● **Document text**
********************
The arrays are used throughout the notebooks, they only extract the values of some of columns specified above. The columns retrieved from the files are the following:

* 0 - Id
* 1 - Condition (Informed or Uninformed)
* 2 - State (training, exploration, testing)
* 8 - Task category
* 11 - Correct or Incorrect

They are all converted into a unique integer number:

* Id: Each user has a unique integer id
* Condition: Uninformed - 0, Informed - 1
* State: exploration - 0, training - 2, testing - 1
* Task category: category1D - 0, categoryIgnore1D - 1, category2D - 2, categoryRandom - 3
* Incorrect - 0, Correct - 1

The final array is of dimension Subjects x Instance (Rows) x Attributes (Columns).

* splitCsvF - Free Exploration
    * csvIntF would contain (user,category,correct)
* splitCsvFTI - Free Exploration with Training for those that are Informed (Exploration Phase)
    * informed contains (user,category,correct) for informed users (free exploration)
* splitCsvFTU - Free Exploration with Training for those that are Uninformed (Exploration Phase)
    * uninformed contains (user,category,correct) for informed users (free exploration)
* splitCsvSI - Strategic for those that are Informed (Exploration Phase)
    * informedSE contains (user,category,correct) for informed users (free exploration)
* splitCsvSU - Strategic for those that are Uninformed (Exploration Phase)
    * uninformedSE contains (user,category,correct) for uninformed users (free exploration)
********************
● **Provided records**
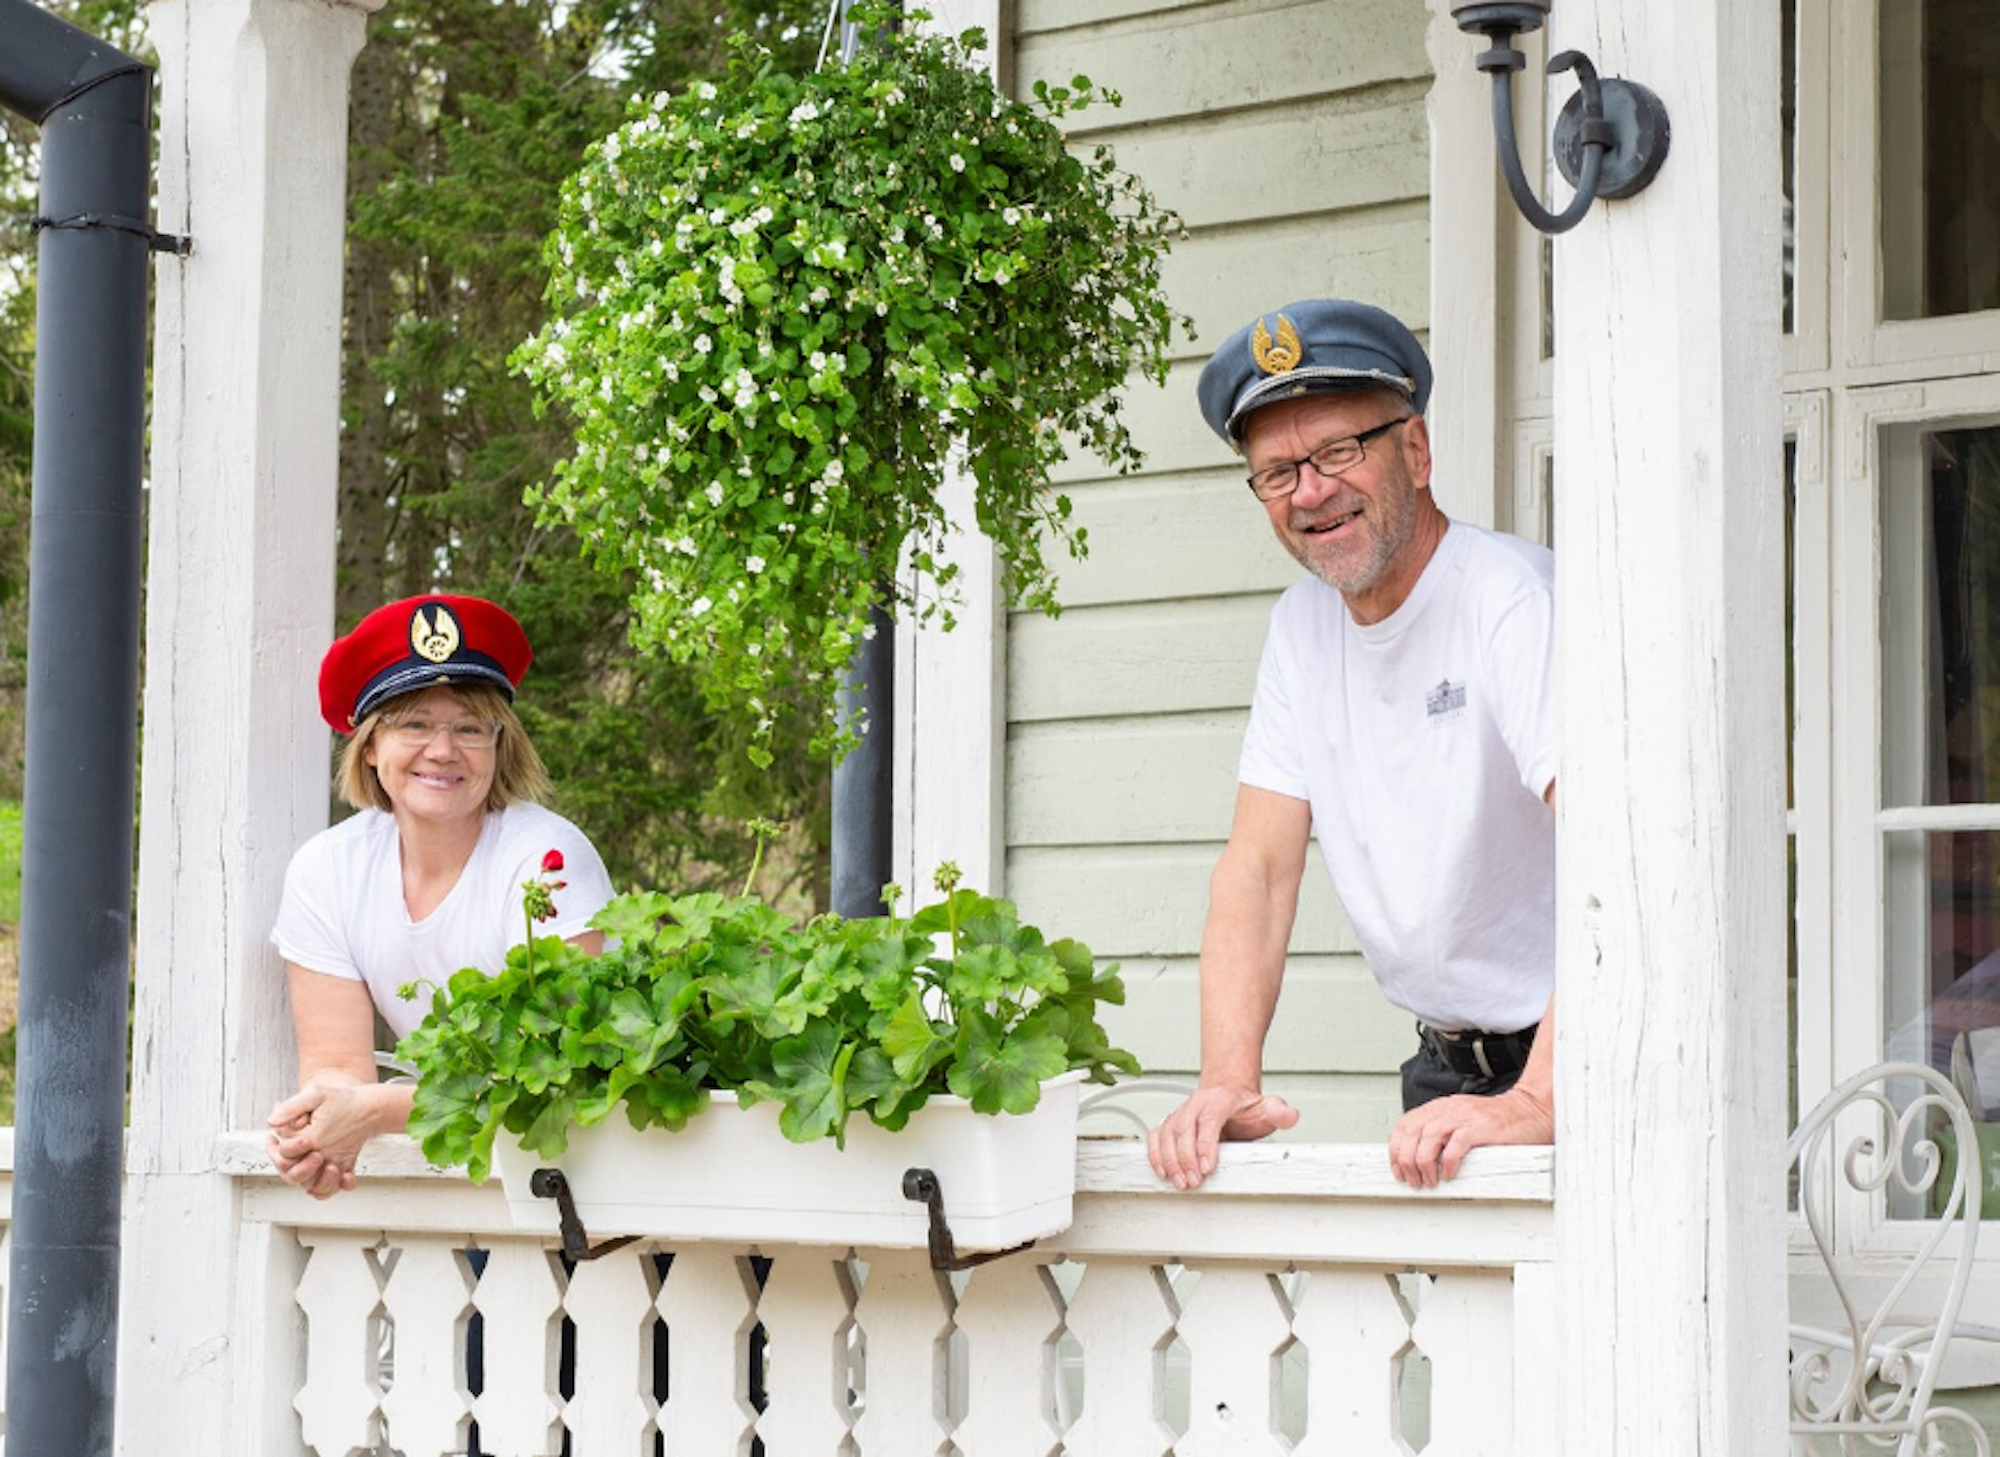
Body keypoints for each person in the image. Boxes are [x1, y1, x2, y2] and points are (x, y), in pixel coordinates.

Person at [1146, 299, 1557, 1191]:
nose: (1311, 491)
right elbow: (1258, 869)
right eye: (1278, 470)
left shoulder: (1510, 600)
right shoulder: (1302, 628)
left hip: (1580, 1054)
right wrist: (1227, 1081)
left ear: (1414, 449)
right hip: (1449, 1076)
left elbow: (1619, 851)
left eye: (1338, 452)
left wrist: (1541, 1096)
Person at [267, 593, 614, 1198]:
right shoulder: (327, 870)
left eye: (469, 727)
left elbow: (556, 1072)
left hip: (593, 1179)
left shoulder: (547, 858)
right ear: (371, 746)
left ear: (500, 745)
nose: (443, 750)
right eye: (415, 724)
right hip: (471, 1181)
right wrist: (318, 1134)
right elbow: (337, 1069)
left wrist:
********************
● **Problems to work on**
**1.** Output the portion of the array documentation beginning at "The final array" and running down to "Strategic for those that are Informed (Exploration Phase)", word for word and including both ends.
**2.** Extend the array documentation with new text that follows on from its last line.

● **Task-by-task outputs**
**1.**
The final array is of dimension Subjects x Instance (Rows) x Attributes (Columns).

* splitCsvF - Free Exploration
    * csvIntF would contain (user,category,correct)
* splitCsvFTI - Free Exploration with Training for those that are Informed (Exploration Phase)
    * informed contains (user,category,correct) for informed users (free exploration)
* splitCsvFTU - Free Exploration with Training for those that are Uninformed (Exploration Phase)
    * uninformed contains (user,category,correct) for informed users (free exploration)
* splitCsvSI - Strategic for those that are Informed (Exploration Phase)

**2.**
And for training phase

* splitCsvFTTI - Free Exploration with Training for those that are Informed
    * informedFTT contains (user,category,correct) for informed users (training)
* splitCsvFTTU - Free Exploration with Training for those that are Uninformed
    * uninformedFTT contains (user,category,correct) for uninformed users (training)
* splitCsvSTI - Strategic for those that are Informed
    * informedST contains (user,category,correct) for informed users (training)
* splitCsvSTU - Strategic for those that are Uninformed
    * uninformedST contains (user,category,correct) for uninformed users (training)

In [2]:
%matplotlib inline
import numpy as np
import matplotlib.pyplot as plt
import matplotlib.cm as cm
from matplotlib import rcParams
import pandas as pd
import warnings

from scipy.stats import beta

from ipywidgets import widgets
from IPython.html.widgets import *

warnings.filterwarnings('ignore')
rcParams.update({'font.size': 15})
#plt.style.use('ggplot')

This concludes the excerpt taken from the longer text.